Two Iranian journalists currently jailed by their country’s regime have been awarded the World Association of News Publishers’ 2023 Golden Pen of Freedom.
Elahe Mohammadi and Niloofar Hamedi received the award for their separate reporting on the aftermath of 22-year-old Mahsa (Jhina) Amini’s death while in the custody of Iran’s Morality Police last September. Ms. Amini had been detained for breaking strict hijab rules and her death sparked widespread protests in Iran.
The Golden Pen of Freedom recognizes individuals or organizations that have made an outstanding contribution to the defence and promotion of press freedom. The news publishers’ organization said the 2023 award recognizes the bravery and determination “of two courageous young women whose journalism kept sight of truth as the Iranian regime attempted to rewrite history.”
“What both women were doing is precisely their job as journalists,” said Martha Ramos, editorial director of Organización Editorial Mexicana in Mexico and president of the World Editors Forum. Ms. Ramos announced the award Wednesday in Taipei, Taiwan, during the 2023 World News Media Congress.
“The Iranian people will not remain in a state of denial or servitude to tyrants, totalitarians and those who deny basic human dignity,” she said.
Ms. Mohammadi and Ms. Hamedi were arrested and incarcerated by Iranian forces who were attempting to suppress the story and the growing nationwide uprising. Both journalists were accused by the Iranian Ministry of Intelligence and the intelligence agency of the Islamic Revolutionary Guard for planning to orchestrate nationwide protests with their reporting and conspiring with multiple foreign intelligence agencies to undermine Iran’s national security.

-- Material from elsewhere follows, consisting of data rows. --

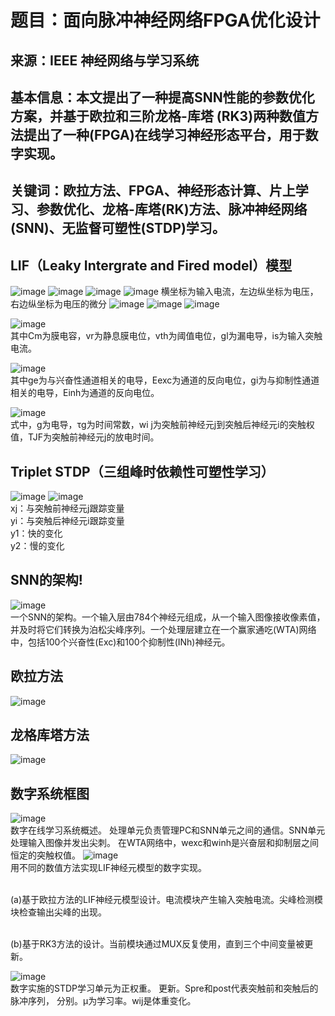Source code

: # 题目：面向脉冲神经网络FPGA优化设计
## 来源：IEEE 神经网络与学习系统
## 基本信息：本文提出了一种提高SNN性能的参数优化方案，并基于欧拉和三阶龙格-库塔 (RK3)两种数值方法提出了一种(FPGA)在线学习神经形态平台，用于数字实现。
## 关键词：欧拉方法、FPGA、神经形态计算、片上学习、参数优化、龙格-库塔(RK)方法、脉冲神经网络(SNN)、无监督可塑性(STDP)学习。
## LIF（Leaky Intergrate and Fired model）模型
![image](https://user-images.githubusercontent.com/88994795/130400289-f33ca03a-bbd4-4ed7-96f3-3b7109e5f8af.png)
![image](https://user-images.githubusercontent.com/88994795/130400302-d18f0f0d-4111-48da-9ebf-20512f1de936.png)
![image](https://user-images.githubusercontent.com/88994795/130400274-2e88b830-d329-4d9a-9996-2fcd993e2fea.png)
![image](https://user-images.githubusercontent.com/88994795/130400316-0df8e249-cbbb-4291-8a43-f0f097df8e4f.png)
横坐标为输入电流，左边纵坐标为电压，右边纵坐标为电压的微分
![image](https://user-images.githubusercontent.com/88994795/130400371-694e5f77-4cf6-49fd-9341-2556ce1e0f4f.png) ![image](https://user-images.githubusercontent.com/88994795/130400383-ff1d6e65-7033-4c66-9a97-31261dd0d2ff.png)
![image](https://user-images.githubusercontent.com/88994795/130400395-469caeb7-1f5b-44af-95fa-ff8533e68b15.png)

![image](https://user-images.githubusercontent.com/88994795/130400452-01ecc1d7-fd97-4e8d-895a-e22ff6fc25f5.png) 
<br>其中Cm为膜电容，vr为静息膜电位，vth为阈值电位，gl为漏电导，is为输入突触电流。

![image](https://user-images.githubusercontent.com/88994795/130400489-c366be84-8e03-457a-90eb-c0a453611741.png) 
<br>其中ge为与兴奋性通道相关的电导，Eexc为通道的反向电位，gi为与抑制性通道相关的电导，Einh为通道的反向电位。

![image](https://user-images.githubusercontent.com/88994795/130400534-0b8cad8c-0e12-47d2-a5d4-7d180fd76858.png) 
<br>式中，g为电导，τg为时间常数，wi j为突触前神经元j到突触后神经元i的突触权值，TJF为突触前神经元j的放电时间。

## Triplet STDP（三组峰时依赖性可塑性学习）
![image](https://user-images.githubusercontent.com/88994795/130401966-3db1ecec-710d-47ab-bfc0-f26fcf4c3142.png) ![image](https://user-images.githubusercontent.com/88994795/130401981-b271ab5d-6b0b-4f1c-be9d-bd5db866eb73.png)
<br>xj：与突触前神经元j跟踪变量
<br>yi：与突触后神经元i跟踪变量
<br>y1：快的变化
<br>y2：慢的变化

## SNN的架构!
![image](https://user-images.githubusercontent.com/88994795/130406314-7797396a-b236-49ae-8b29-32ccf78c1aca.png)
<br>一个SNN的架构。一个输入层由784个神经元组成，从一个输入图像接收像素值，并及时将它们转换为泊松尖峰序列。一个处理层建立在一个赢家通吃(WTA)网络中，包括100个兴奋性(Exc)和100个抑制性(INh)神经元。

## 欧拉方法
![image](https://user-images.githubusercontent.com/88994795/130406413-46890d76-8736-41de-a3d5-5a8541f8535e.png)
## 龙格库塔方法
![image](https://user-images.githubusercontent.com/88994795/130406482-8be10a66-de11-4f04-95db-236e5a2482dd.png)
## 数字系统框图
![image](https://user-images.githubusercontent.com/88994795/130406529-c61a668a-af05-4151-9032-d70a3a5772ad.png)
<br>数字在线学习系统概述。
处理单元负责管理PC和SNN单元之间的通信。SNN单元处理输入图像并发出尖刺。
在WTA网络中，wexc和winh是兴奋层和抑制层之间恒定的突触权值。
![image](https://user-images.githubusercontent.com/88994795/130406589-071811c1-e951-40ca-ab56-7b51bba40011.png)
<br>用不同的数值方法实现LIF神经元模型的数字实现。

<br>(a)基于欧拉方法的LIF神经元模型设计。电流模块产生输入突触电流。尖峰检测模块检查输出尖峰的出现。

<br>(b)基于RK3方法的设计。当前模块通过MUX反复使用，直到三个中间变量被更新。

![image](https://user-images.githubusercontent.com/88994795/130406733-c1e56acb-c3fa-45f3-b300-45c308df4398.png)
<br>数字实施的STDP学习单元为正权重。
更新。Spre和post代表突触前和突触后的脉冲序列，
分别。μ为学习率。wij是体重变化。
















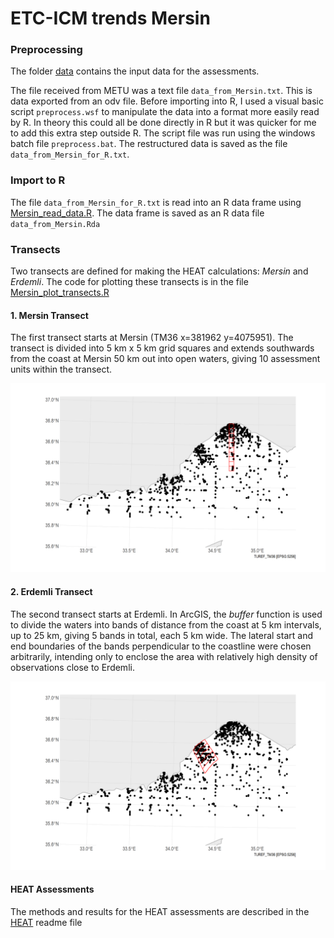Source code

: # ETC-ICM trends Mersin

### Preprocessing

The folder [data](/data/) contains the input data for the assessments.

The file received from METU was a text file `data_from_Mersin.txt`. This is data exported from an odv file. Before importing into R, I used a visual basic script `preprocess.wsf` to manipulate the data into a format more easily read by R. In theory this could all be done directly in R but it was quicker for me to add this extra step outside R.
The script file was run using the windows batch file `preprocess.bat`. The restructured data is saved as the file  `data_from_Mersin_for_R.txt`.

### Import to R
The file  `data_from_Mersin_for_R.txt` is read into an R data frame using [Mersin_read_data.R](/Mersin_read_data.R). The data frame is saved as an R data file `data_from_Mersin.Rda`

### Transects
Two transects are defined for making the HEAT calculations: *Mersin* and *Erdemli*. The code for plotting these transects is in the file [Mersin_plot_transects.R](/Mersin_plot_transects.R)

#### 1. Mersin Transect 
The first transect starts at Mersin (TM36 x=381962 y=4075951). The transect is divided into 5 km x 5 km grid squares and extends southwards from the coast at Mersin 50 km out into open waters, giving 10 assessment units within the transect.

![Plot of Mersin transect](png/transect_Mersin.png)

#### 2. Erdemli Transect 
The second transect starts at Erdemli. In ArcGIS, the *buffer* function is used to divide the waters into bands of distance from the coast at 5 km intervals, up to 25 km, giving 5 bands in total, each 5 km wide. The lateral start and end boundaries of the bands perpendicular to the coastline were chosen arbitrarily, intending only to enclose the area with relatively high density of observations close to Erdemli.


![Plot of Erdemli transect](png/transect_Erdemli.png)

#### HEAT Assessments

The methods and results for the HEAT assessments are described in the [HEAT](HEAT.md) readme file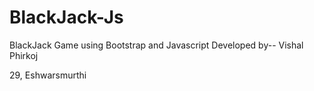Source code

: # BlackJack-Js
BlackJack Game using Bootstrap and Javascript
Developed by-- Vishal Phirkoj

29, Eshwarsmurthi
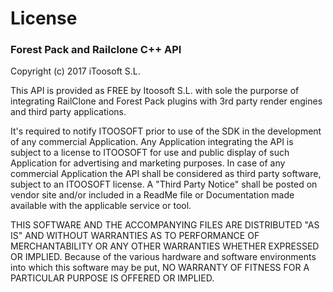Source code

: # License #

### Forest Pack and Railclone C++ API ###

Copyright (c) 2017 iToosoft S.L.

This API is provided as FREE by Itoosoft S.L. with sole the purporse of integrating RailClone and Forest Pack plugins with 3rd party render engines and third party applications. 

It's required to notify ITOOSOFT prior to use of the SDK in the development of any commercial Application.  Any Application integrating the API is subject to a license to ITOOSOFT for use and public display of such Application for advertising and marketing purposes. In case of any commercial Application the API shall be considered as third party software, subject to an ITOOSOFT license. A "Third Party Notice" shall be posted on vendor site and/or included in a ReadMe file or Documentation made available with the applicable service or tool.

THIS SOFTWARE AND THE ACCOMPANYING FILES ARE DISTRIBUTED "AS IS" AND WITHOUT WARRANTIES AS TO PERFORMANCE OF MERCHANTABILITY OR ANY OTHER WARRANTIES WHETHER EXPRESSED OR IMPLIED. Because of the various hardware and software environments into which this software may be put, NO WARRANTY OF FITNESS FOR A PARTICULAR PURPOSE IS OFFERED OR IMPLIED.
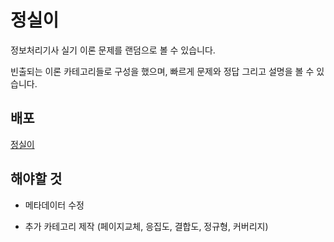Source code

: # 정실이

정보처리기사 실기 이론 문제를 랜덤으로 볼 수 있습니다.

빈출되는 이론 카테고리들로 구성을 했으며, 빠르게 문제와 정답 그리고 설명을 볼 수 있습니다.

## 배포

[정실이](https://isq-quiz-generator.vercel.app/)

## 해야할 것

- 메타데이터 수정

- 추가 카테고리 제작 (페이지교체, 응집도, 결합도, 정규형, 커버리지)
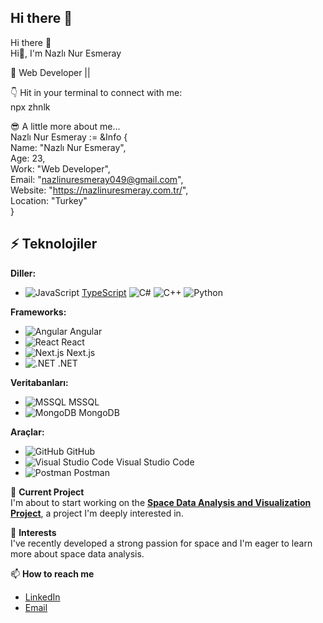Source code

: ## Hi there 👋
Hi there 👋  
Hi👋, I'm Nazlı Nur Esmeray

💼 Web Developer ||  

👇 Hit in your terminal to connect with me:  
npx zhnlk  

😎 A little more about me...  
Nazlı Nur Esmeray := &Info {  
    Name: "Nazlı Nur Esmeray",  
    Age: 23,  
    Work: "Web Developer",  
    Email: "nazlinuresmeray049@gmail.com",  
    Website: "https://nazlinuresmeray.com.tr/",  
    Location: "Turkey"  
}  

## ⚡ Teknolojiler

**Diller:**
- ![JavaScript](https://img.shields.io/badge/JavaScript-%23323330.svg?style=flat&logo=javascript&logoColor=%F7DF1E) [TypeScript](https://img.shields.io/badge/TypeScript-%23007ACC.svg?style=flat&logo=typescript&logoColor=white) ![C#](https://img.shields.io/badge/C%23-%23239120.svg?style=flat&logo=csharp&logoColor=white) ![C++](https://img.shields.io/badge/C%2B%2B-%2300599C.svg?style=flat&logo=cplusplus&logoColor=white) ![Python](https://img.shields.io/badge/Python-%233B74B1.svg?style=flat&logo=python&logoColor=white)

**Frameworks:**
- ![Angular](https://img.shields.io/badge/Angular-%23E23237.svg?style=flat&logo=angular&logoColor=white) Angular
- ![React](https://img.shields.io/badge/React-%23282C34.svg?style=flat&logo=react&logoColor=61DAFB) React
- ![Next.js](https://img.shields.io/badge/Next.js-%23000000.svg?style=flat&logo=next.js&logoColor=white) Next.js
- ![.NET](https://img.shields.io/badge/.NET-%23007ACC.svg?style=flat&logo=.net&logoColor=white) .NET

**Veritabanları:**
- ![MSSQL](https://img.shields.io/badge/Microsoft%20SQL%20Server-%234F5A6A.svg?style=flat&logo=microsoftsqlserver&logoColor=white) MSSQL
- ![MongoDB](https://img.shields.io/badge/MongoDB-%2347A248.svg?style=flat&logo=mongodb&logoColor=white) MongoDB

**Araçlar:**
- ![GitHub](https://img.shields.io/badge/GitHub-%23121011.svg?style=flat&logo=github&logoColor=white) GitHub
- ![Visual Studio Code](https://img.shields.io/badge/Visual%20Studio%20Code-%23007ACC.svg?style=flat&logo=visualstudiocode&logoColor=white) Visual Studio Code
- ![Postman](https://img.shields.io/badge/Postman-%23FF6C37.svg?style=flat&logo=postman&logoColor=white) Postman


🚀 **Current Project**  
I'm about to start working on the **[Space Data Analysis and Visualization Project](https://nazlinuresmeray.com.tr/space-data-analysis-and-visualization/)**, a project I'm deeply interested in.

🌌 **Interests**  
I've recently developed a strong passion for space and I'm eager to learn more about space data analysis.

📫 **How to reach me**  
- [LinkedIn](https://www.linkedin.com/in/nazl%C4%B1-nur-esmeray-155a36213/)  
- [Email](mailto:nazlinuresmeray049@gmail.com)  
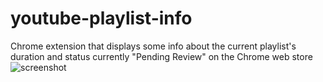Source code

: # youtube-playlist-info
Chrome extension that displays some info about the current playlist's duration and status
currently "Pending Review" on the Chrome web store	
![screenshot](https://i.imgur.com/ul3hsNv.png)

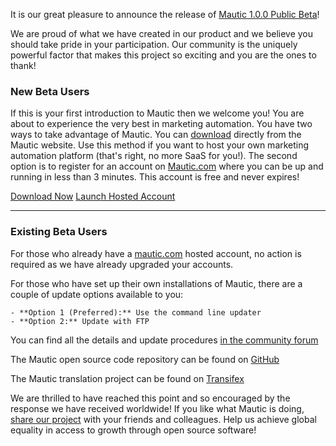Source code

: It is our great pleasure to announce the release of [Mautic 1.0.0 Public Beta](/download)!  


We are proud of what we have created in our product and we believe you should take pride in your participation. Our community is the uniquely powerful factor that makes this project so exciting and you are the ones to thank!



### New Beta Users

If this is your first introduction to Mautic then we welcome you! You are about to experience the very best in marketing automation. You have two ways to take advantage of Mautic. You can [download](/download) directly from the Mautic website. Use this method if you want to host your own marketing automation platform (that's right, no more SaaS for you!). The second option is to register for an account on [Mautic.com](https://mautic.com) where you can be up and running in less than 3 minutes. This account is free and never expires!

[Download Now](/download) [Launch Hosted Account](https://mautic.com)

------


### Existing Beta Users

For those who already have a [mautic.com](https://www.mautic.com) hosted account, no action is required as we have already upgraded your accounts.

For those who have set up their own installations of Mautic, there are a couple of update options available to you:


	- **Option 1 (Preferred):** Use the command line updater
	- **Option 2:** Update with FTP


You can find all the details and update procedures [in the community forum](/community/index.php/35-beta-3-released)

The Mautic open source code repository can be found on [GitHub](https://github.com/mautic/)

The Mautic translation project can be found on [Transifex](https://www.transifex.com/projects/p/mautic/)

We are thrilled to have reached this point and so encouraged by the response we have received worldwide! If you like what Mautic is doing, [share our project](https://twitter.com/mautic) with your friends and colleagues. Help us achieve global equality in access to growth through open source software!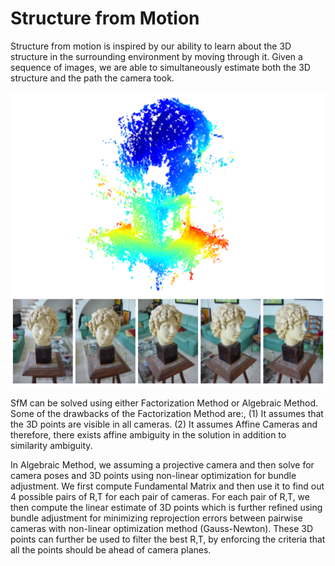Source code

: # Structure from Motion

Structure from motion is inspired by our ability to learn about the 3D structure in the surrounding environment by moving through it. Given a sequence of images, we are able to simultaneously estimate both the 3D structure and the path the camera took.

![](sfm.png)

SfM can be solved using either Factorization Method or Algebraic Method. Some of the drawbacks of the Factorization Method are:, (1) It assumes that the 3D points are visible in all cameras. (2) It assumes Affine Cameras and therefore, there exists affine ambiguity in the solution in addition to similarity ambiguity.

In Algebraic Method, we assuming a projective camera and then solve for camera poses and 3D points using non-linear optimization for bundle adjustment. We first compute Fundamental Matrix and then use it to find out 4 possible pairs of R,T for each pair of cameras. For each pair of R,T, we then compute the linear estimate of 3D points which is further refined using bundle adjustment for minimizing reprojection errors between pairwise cameras with non-linear optimization method (Gauss-Newton). These 3D points can further be used to filter the best R,T, by enforcing the criteria that all the points should be ahead of camera planes.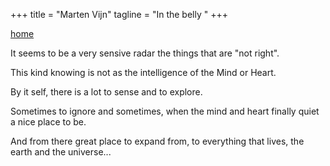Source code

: +++
title = "Marten Vijn"
tagline = "In the belly "
+++


[home](</>)

It seems to be a very sensive radar the things that are "not right".

This kind knowing is not as the intelligence of the Mind or Heart.

By it self, there is a lot to sense and to explore. 

Sometimes to ignore and sometimes, when the mind 
and heart finally quiet a nice place to be. 

And from there great place to expand from,
to everything that lives, the earth and the universe...  


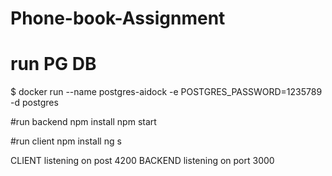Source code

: # Phone-book-Assignment
 
# run PG DB
$ docker run --name postgres-aidock -e POSTGRES_PASSWORD=1235789 -d postgres

#run backend
npm install
npm start

#run client
npm install
ng s

CLIENT listening on post 4200
BACKEND listening on port 3000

Ms. Mohammadi is a reporter for the daily newspaper Hammihan. The 36-year-old had travelled to cover Ms. Amini’s funeral, during which thousands of people chanted “Jin, Jian, Azadi” (woman, life, freedom). She was arrested Sept. 29.
Seven days earlier, Ms. Hamedi, a reporter for the reformist daily newspaper Shargh, was arrested for breaking the news of Ms. Amini’s death and reporting on her treatment by the Morality Police, including publishing photos of Ms. Amini lying brain dead in hospital and her devastated parents embracing.
The organization said both women are expected to face unfair trials by revolutionary courts. In all, an estimated 60 journalists – 22 of them women – have been arrested since September in Iran.
This is the fourth Golden Pen of Freedom awarded to Iranian journalists since the award’s inception in 1961.